Bir süredir “terörizm sonrası stres bozukluğu” üzerine makaleler okuyorum.
İçinden geçtiğim her duygunun dünyada milyonlarca insan tarafından paylaşıldığını öğrendim.
Terörizmle yaşayan toplumlarda en çok görülen reaksiyonlar şunlarmış :
Şok ve İnkar; “bu nasıl olabilir ?” duygusu.
Korku; “şimdi olduysa tekrar yaşanabilir ve herşey kontrolden çıkacak…” düşüncesi.
Üzüntü; hem de derin, çok derin bir üzüntü.
Çaresizlik; “kimse bunu önlemek için bir şey yapmıyor, benim elimden ne gelir ?” endişesi.
Suçluluk; “onlar öldü, ben hayatta kaldım…” hissi.
Öfke; inancınızı bile sorgulatan “Allah buna nasıl izin verdi ?” ya da “iktidar bunu nasıl önleyemez ?” düşüncesi.
Utanç; özellikle korkularınız ya da çaresizliğinizle ilgili duyduğunuz utanç.
Rahatlama; “iyi ki ben ölmedim, yaşamaya devam edebilirim, en kötüsü oldu, artık yeni bir saldırı olmaz” fikri.

* * *

Bütün bu duygular toplumsal düzeyde de bazı davranışları tetikliyor, bize benzemeye duyulan nefret, ırkçılık, fanatizm hızla yükseliyor.
Bu reaksiyonların “siyasi” olarak da bir sonucu var, toplumlar korku altında “çok istemeseler bile, tanıdık olana oy veriyorlar.”
Çünkü korku, insanlarda “belli alışkanlıkları sürdürme, rutini devam ettirme” güdüsünü güçlendiriyor.
Mesela boşanmayı düşünen bir çift “çocuklarımı göremem, aç kalırım” gibi korkularla mutsuz da olsa bir arada kalmaya devam ediyor.
Buna benzer biçimde toplumlar da “bunca tehlike ortasında var olan iktidarla devam etmek en doğrusu” diye düşünüyor…
Terör, tuhaf bir biçimde, yıkmak istediği iktidara yarıyor.

* * *

Okuduğum çalışmalarda terör süreçlerindeki post travmatik stres bozukluğuyla baş etmek için öneriler de var.
Bazılarını paylaşmak isterim :
- Acılarınızı ve öfkenizi yaşayın, duygularınıza engel olmayın.

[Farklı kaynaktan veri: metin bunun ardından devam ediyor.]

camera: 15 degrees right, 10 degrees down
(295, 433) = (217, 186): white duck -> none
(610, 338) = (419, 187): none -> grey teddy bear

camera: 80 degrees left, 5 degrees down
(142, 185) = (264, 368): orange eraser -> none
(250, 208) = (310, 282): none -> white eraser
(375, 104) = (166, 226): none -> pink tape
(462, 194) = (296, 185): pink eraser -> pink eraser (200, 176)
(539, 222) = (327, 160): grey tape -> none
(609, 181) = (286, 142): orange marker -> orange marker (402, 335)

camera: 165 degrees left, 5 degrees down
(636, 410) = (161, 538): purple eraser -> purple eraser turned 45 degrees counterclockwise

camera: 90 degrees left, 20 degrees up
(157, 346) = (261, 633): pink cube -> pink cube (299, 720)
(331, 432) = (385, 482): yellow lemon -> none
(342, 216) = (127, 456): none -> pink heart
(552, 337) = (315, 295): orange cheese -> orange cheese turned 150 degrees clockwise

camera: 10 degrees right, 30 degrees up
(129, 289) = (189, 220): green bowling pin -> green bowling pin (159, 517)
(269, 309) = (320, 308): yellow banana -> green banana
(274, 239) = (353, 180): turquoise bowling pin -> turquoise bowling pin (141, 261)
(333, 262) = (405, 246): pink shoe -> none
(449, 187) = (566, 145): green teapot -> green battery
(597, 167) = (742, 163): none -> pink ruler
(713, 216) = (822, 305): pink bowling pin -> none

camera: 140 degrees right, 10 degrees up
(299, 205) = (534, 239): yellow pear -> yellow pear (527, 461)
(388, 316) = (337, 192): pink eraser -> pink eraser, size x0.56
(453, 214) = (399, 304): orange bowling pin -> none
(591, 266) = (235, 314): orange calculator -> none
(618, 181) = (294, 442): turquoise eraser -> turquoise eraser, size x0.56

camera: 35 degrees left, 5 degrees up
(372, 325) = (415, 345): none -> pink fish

Ağlayın, yakınlarınızla dertleşin.
- TV ve haber izlemeyin. Bu sadece çaresizlik hissinizi derinleştirir.
- Yaşamı yavaşlatın.
- Mutlaka hareket edin. En iyisi açık havada yürümek.
- Çocuklarınızın sorularına sakince ama doğruları söyleyerek yanıt verin. Herşeyi anlatmayın, anlattığınız herşey gerçek olsun.
- Başkalarına yardım edin. Kendinizi iyi ve huzurlu hissetmenin en değerli yolu, başkaları için bir şey yapabildiğinizi görmek.
- Sorunlardan kaçmayın, gerekirse yardım isteyin. Çözebildiğiniz her sorunla, içinizdeki güven duygusu da artacak.